知ることから始まるんだ!
会場にシェフ姿で現れた男は、ペティナイフを明日奈の喉元につきつけた。


会場全体が楽しい会食パーティーから恐怖の場所に変わる。


「お、お願い・・・や、やめて・・・。」


「いやだね。ここで2人同じ傷を作って親密になっていくのさ。」




震える明日奈だったが、父の目が左に移動するような素振りを見せたため、明日奈はスッと左に動こうとした。

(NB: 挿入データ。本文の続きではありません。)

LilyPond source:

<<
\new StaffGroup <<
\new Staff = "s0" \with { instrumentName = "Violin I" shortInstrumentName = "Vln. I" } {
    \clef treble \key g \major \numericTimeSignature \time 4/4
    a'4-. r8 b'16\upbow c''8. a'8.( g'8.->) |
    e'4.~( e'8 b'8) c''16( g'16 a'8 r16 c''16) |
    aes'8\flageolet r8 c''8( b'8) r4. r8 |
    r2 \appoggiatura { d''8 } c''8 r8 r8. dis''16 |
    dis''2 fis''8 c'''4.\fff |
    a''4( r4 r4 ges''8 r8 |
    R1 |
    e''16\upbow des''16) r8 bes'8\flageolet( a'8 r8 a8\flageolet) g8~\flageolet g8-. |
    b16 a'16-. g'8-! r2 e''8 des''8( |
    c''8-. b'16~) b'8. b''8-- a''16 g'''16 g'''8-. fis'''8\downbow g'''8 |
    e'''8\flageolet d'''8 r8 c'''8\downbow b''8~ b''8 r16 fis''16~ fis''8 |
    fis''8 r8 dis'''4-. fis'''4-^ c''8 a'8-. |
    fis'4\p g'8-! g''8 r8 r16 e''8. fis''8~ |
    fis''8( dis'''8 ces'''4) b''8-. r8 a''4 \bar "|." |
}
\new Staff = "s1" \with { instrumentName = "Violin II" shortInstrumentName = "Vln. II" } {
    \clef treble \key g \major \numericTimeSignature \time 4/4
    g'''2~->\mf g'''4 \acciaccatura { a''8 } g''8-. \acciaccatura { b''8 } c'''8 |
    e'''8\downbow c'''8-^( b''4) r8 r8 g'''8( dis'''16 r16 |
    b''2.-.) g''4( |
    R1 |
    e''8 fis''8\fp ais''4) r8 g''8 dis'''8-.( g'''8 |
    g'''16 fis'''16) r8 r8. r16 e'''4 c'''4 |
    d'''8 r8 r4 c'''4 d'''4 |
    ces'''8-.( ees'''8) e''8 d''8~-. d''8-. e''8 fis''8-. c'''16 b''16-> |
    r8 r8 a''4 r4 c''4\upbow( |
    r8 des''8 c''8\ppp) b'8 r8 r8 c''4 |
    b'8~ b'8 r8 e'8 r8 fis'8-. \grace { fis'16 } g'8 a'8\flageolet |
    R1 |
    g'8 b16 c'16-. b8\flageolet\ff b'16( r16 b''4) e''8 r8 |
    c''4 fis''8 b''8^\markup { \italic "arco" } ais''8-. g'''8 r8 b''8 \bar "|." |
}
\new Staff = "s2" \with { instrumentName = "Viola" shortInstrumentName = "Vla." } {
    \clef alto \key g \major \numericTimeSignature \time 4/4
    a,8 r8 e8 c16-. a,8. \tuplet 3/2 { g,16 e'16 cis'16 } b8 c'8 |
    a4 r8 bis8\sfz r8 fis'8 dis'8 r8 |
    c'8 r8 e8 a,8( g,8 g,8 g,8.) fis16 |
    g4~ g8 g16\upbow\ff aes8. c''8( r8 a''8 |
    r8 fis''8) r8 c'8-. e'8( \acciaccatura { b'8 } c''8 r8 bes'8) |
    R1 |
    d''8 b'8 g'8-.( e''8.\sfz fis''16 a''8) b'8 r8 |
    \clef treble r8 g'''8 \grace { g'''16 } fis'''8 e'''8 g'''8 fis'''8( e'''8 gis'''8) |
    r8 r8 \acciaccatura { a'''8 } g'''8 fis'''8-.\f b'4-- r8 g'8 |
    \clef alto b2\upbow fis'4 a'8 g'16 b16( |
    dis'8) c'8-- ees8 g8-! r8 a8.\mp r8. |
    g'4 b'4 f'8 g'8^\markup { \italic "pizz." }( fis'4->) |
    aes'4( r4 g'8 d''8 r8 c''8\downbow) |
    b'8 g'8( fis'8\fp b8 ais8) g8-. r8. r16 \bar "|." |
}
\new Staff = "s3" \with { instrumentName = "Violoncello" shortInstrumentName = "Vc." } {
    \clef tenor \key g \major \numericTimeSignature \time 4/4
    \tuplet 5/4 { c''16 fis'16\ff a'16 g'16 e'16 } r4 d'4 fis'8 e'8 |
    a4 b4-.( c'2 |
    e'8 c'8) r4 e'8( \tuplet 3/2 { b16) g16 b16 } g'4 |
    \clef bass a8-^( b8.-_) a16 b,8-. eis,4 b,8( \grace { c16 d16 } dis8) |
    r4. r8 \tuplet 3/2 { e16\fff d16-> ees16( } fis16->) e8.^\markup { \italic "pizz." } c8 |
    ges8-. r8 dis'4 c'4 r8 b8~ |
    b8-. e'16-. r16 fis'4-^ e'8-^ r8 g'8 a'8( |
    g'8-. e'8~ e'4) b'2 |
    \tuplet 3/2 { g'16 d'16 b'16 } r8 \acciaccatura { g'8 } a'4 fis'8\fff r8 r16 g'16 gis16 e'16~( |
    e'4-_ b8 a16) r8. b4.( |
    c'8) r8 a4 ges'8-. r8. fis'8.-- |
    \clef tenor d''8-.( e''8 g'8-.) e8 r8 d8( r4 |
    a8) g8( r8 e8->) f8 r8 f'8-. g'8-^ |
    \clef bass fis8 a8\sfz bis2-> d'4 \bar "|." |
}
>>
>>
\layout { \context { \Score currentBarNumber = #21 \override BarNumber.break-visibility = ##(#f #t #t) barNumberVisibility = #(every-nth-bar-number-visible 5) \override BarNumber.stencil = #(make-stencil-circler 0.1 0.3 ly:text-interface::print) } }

「おおっと・・・そういう・・・おわっ!な、なんだ!!くそっ、おまえが来てるとは!」



大きなマスクをしていたシェフが男のナイフを蹴り上げて、ナイフが床をすべりとんだ。


「兄さん!!」


明日奈を守ったのは、兄の崇だったが崇が男に殴りかかった瞬間悲劇は起こった。


崇の腕から血が流れている。



「明日奈!父さん、明日奈を連れて、早く逃げろ!」


「兄さん、だめっ・・・兄さんがっ!殺されちゃう。」


「俺は大丈夫・・・大丈夫だから・・・ううっ!」


血を見て興奮した犯人は崇の腰に小さなナイフをつきたてていた。


どうやら小さなナイフは複数持っているらしい。



泣き叫びながら、明日奈は病院へと移動させられた。

そして、20分後、救急車で崇が搬送されてきた。

崇は緊急手術のため、手術室に入っていった。

服は真っ赤に血で染まり、真っ青な顔をして運ばれていた。


搬送してきた医療スタッフと警察官の話からすると、もう一撃くらっていたら死んでいただろうと話していた。


「兄さん・・・私のために・・・。私をかばうなんて。
父さんとうまくいってないっていって明日、喫茶店をオープンするんじゃなかったの?」


「すまん、父さんが呼んだんだ。
崇には私の後を継いでほしかったが、あいつは料理を作るよりも、作った後のコミュニケーションを楽しみたいといってな・・・昨日許したんだ。
ボディーガード代わりにおまえのそばにいてやってくれと頼んだんだが・・・まさか・・・こんなことになるなんて。」


「兄さんを許してあげてたのね。
あれ?明日開店・・・って・・・兄さんあの体じゃ無理だわ。
お父様、あの・・・私・・・。」



「わかってるよ、崇の復帰するまでおまえが何とかしてあげなさい。
私は料理本の執筆があるし、出歩く仕事はしばらくないからな。」


結局、明日奈を追いかけてきた男は、昔明日奈とスタッフとして働いていた男で、明日奈と2人っきりになったとき、明日奈を押し倒して乱暴しようとしたため解雇された過去があった。

それからストーカーとなり、明日奈の近くに姿を見せるようになっていた。
注意はしていたものの、まさかパーティー会場へやってくるとは・・・みんな驚いていた。